1. A stator for a motor comprising:

a core having a hollow portion and a plurality of tooth portions protruding from the hollow portion in a radial manner;

a plurality of insulators, corresponding to the tooth portions, disposed around the corresponding tooth portion respectively;

a plurality of windings, corresponding to the insulators, disposed around the corresponding insulator respectively; and

a plurality of back-iron portions surrounding the core and contacting the insulators along a direction opposite to the protruding direction of the tooth portions.

2. The stator as claimed in claim 1, wherein the back-iron portions are connected with each other by welding.

3. The stator as claimed in claim 1, wherein the back-iron portions are connected with each other by adhesion.

4. The stator as claimed in claim 1, wherein each of the back-iron portions is provided with a recessed portion and a projecting portion, whereby the back-iron portions are connected with each other by the engagement between the recessed portion and the projecting portion.

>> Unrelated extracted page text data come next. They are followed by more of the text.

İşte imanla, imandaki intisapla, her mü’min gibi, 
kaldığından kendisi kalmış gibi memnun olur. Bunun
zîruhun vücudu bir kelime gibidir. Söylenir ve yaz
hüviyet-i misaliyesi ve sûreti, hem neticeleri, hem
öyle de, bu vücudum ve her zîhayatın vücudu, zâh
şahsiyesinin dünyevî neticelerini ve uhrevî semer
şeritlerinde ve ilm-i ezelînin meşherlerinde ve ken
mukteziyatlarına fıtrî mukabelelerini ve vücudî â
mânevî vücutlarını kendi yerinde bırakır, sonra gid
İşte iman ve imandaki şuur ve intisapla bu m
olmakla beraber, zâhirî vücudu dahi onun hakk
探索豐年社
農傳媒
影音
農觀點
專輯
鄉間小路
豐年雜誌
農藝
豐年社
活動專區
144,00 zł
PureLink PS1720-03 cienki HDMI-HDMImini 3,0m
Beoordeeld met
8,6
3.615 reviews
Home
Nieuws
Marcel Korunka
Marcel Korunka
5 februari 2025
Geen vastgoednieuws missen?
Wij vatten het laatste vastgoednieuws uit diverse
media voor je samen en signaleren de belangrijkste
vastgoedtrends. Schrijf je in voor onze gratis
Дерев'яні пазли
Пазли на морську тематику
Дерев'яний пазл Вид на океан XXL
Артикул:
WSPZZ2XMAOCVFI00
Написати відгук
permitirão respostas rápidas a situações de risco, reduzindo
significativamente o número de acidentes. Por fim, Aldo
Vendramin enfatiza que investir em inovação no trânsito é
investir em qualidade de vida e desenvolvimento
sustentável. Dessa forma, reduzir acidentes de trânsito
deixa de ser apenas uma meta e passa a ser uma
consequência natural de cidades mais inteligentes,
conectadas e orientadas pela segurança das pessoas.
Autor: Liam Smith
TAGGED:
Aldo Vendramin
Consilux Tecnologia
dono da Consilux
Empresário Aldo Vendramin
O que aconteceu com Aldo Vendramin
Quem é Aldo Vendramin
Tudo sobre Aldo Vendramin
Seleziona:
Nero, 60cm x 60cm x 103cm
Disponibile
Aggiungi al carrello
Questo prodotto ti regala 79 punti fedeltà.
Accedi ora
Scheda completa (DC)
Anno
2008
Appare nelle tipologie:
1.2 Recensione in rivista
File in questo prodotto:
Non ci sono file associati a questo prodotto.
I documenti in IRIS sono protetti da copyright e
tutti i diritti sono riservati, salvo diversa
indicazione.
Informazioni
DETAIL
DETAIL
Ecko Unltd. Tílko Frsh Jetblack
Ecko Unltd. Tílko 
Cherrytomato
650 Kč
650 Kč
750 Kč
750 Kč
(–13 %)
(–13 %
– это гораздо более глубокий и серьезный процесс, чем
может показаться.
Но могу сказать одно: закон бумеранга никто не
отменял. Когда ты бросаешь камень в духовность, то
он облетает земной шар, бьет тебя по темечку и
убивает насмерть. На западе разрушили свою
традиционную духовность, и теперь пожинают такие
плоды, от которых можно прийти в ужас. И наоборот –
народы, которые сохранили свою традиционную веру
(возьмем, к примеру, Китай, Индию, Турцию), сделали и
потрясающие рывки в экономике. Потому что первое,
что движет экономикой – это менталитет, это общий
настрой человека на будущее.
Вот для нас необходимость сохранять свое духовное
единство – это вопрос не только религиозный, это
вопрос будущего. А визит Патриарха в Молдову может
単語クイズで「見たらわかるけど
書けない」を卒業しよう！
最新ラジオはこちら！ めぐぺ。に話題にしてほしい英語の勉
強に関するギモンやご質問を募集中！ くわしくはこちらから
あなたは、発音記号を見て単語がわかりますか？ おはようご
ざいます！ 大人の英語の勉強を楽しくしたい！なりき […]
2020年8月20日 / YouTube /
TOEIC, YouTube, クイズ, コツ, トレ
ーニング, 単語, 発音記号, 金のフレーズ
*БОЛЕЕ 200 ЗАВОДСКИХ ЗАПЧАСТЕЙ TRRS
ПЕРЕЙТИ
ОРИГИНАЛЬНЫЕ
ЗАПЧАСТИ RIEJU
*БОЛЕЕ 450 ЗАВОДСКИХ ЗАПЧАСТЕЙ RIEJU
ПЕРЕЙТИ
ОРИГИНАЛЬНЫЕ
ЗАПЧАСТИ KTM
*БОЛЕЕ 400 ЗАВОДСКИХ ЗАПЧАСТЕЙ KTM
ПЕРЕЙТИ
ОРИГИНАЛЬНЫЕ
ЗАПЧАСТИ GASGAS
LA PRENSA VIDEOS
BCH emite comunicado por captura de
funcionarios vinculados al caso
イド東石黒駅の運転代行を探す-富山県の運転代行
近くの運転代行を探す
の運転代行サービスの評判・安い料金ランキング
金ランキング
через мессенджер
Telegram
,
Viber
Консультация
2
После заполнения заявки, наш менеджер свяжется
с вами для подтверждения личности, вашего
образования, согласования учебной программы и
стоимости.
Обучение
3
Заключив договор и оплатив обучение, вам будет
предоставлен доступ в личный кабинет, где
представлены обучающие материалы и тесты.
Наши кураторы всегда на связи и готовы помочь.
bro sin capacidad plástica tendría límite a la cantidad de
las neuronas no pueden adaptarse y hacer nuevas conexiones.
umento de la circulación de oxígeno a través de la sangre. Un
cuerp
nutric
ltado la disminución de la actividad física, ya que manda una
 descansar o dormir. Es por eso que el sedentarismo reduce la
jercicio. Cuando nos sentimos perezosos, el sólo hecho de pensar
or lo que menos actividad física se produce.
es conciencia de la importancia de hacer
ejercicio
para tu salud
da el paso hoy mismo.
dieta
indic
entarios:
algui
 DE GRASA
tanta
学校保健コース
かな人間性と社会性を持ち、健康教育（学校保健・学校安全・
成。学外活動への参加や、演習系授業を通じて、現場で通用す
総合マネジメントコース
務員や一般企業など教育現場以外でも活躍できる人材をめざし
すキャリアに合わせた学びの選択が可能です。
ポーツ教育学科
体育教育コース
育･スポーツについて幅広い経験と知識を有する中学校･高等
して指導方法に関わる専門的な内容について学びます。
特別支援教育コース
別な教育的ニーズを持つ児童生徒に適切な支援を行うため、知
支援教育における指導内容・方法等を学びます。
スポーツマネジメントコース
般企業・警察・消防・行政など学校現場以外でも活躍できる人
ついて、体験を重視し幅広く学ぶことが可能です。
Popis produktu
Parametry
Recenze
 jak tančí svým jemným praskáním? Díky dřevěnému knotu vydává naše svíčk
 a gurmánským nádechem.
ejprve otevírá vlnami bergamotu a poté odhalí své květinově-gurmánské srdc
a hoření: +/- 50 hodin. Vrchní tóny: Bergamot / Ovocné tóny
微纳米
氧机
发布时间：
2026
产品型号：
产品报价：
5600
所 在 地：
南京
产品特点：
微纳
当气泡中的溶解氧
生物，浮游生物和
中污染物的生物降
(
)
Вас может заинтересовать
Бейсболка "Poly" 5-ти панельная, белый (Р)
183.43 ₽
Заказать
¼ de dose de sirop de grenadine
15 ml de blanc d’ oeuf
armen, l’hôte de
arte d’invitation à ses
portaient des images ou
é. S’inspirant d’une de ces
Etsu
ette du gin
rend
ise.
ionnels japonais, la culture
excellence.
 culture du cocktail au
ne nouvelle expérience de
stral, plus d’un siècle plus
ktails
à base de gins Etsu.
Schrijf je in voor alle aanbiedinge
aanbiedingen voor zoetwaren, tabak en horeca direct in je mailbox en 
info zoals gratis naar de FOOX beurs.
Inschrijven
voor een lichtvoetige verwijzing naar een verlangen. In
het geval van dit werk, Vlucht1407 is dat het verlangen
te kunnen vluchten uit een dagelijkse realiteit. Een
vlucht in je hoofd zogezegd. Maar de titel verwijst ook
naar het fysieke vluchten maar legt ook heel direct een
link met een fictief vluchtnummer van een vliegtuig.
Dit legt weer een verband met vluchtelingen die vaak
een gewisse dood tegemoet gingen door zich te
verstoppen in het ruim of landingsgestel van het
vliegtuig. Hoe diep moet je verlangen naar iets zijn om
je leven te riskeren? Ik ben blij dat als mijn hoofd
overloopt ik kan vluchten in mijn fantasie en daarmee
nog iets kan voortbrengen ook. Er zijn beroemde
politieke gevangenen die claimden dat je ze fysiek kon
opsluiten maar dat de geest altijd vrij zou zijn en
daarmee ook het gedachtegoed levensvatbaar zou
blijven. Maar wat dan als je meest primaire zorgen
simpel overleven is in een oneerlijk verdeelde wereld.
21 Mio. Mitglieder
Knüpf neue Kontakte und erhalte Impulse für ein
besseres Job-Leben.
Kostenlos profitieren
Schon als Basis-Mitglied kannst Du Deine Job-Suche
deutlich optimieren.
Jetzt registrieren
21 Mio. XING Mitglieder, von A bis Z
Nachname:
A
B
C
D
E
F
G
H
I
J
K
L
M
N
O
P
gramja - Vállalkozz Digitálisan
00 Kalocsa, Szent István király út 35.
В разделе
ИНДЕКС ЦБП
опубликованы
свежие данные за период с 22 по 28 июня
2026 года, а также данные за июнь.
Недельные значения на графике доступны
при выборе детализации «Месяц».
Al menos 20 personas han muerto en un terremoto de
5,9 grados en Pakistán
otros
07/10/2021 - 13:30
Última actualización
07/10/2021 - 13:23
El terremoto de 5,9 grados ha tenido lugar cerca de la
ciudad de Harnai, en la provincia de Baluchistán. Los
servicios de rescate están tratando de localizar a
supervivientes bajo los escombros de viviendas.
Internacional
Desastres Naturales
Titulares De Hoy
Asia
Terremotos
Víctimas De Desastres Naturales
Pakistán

5. The stator as claimed in claim 1, further comprising:

a restricting portion surrounding the back-iron portions so that the back-iron portions contact each other around the core.

6. The stator as claimed in claim 1, wherein the core is magnetic material.

7. The stator as claimed in claim 1, wherein the back-iron portions are magnetic material.

8. A stator for a motor comprising:

a core having a hollow portion and a plurality of tooth portions protruding from the hollow portion in a radial manner; and

a plurality of back-iron portions surrounding the core and contacting the tooth portions along a direction opposite to the protruding direction of the tooth portions.

9. The stator as claimed in claim 8, wherein the back-iron portions are connected with each other by welding.

10. The stator as claimed in claim 8, wherein the back-iron portions are connected with each other by adhesion.

11. The stator as claimed in claim 8, wherein each of the back-iron portions is provided with a recessed portion and a projecting portion, whereby the back-iron portions are connected with each other by the engagement between the recessed portion and the projecting portion.

12. The stator as claimed in claim 8, further comprising:

a restricting portion surrounding the back-iron portions so that the back-iron portions contact each other around the core.

13. The stator as claimed in claim 8, wherein the core is magnetic material.

14. The stator as claimed in claim 8, wherein the back-iron portions are magnetic material.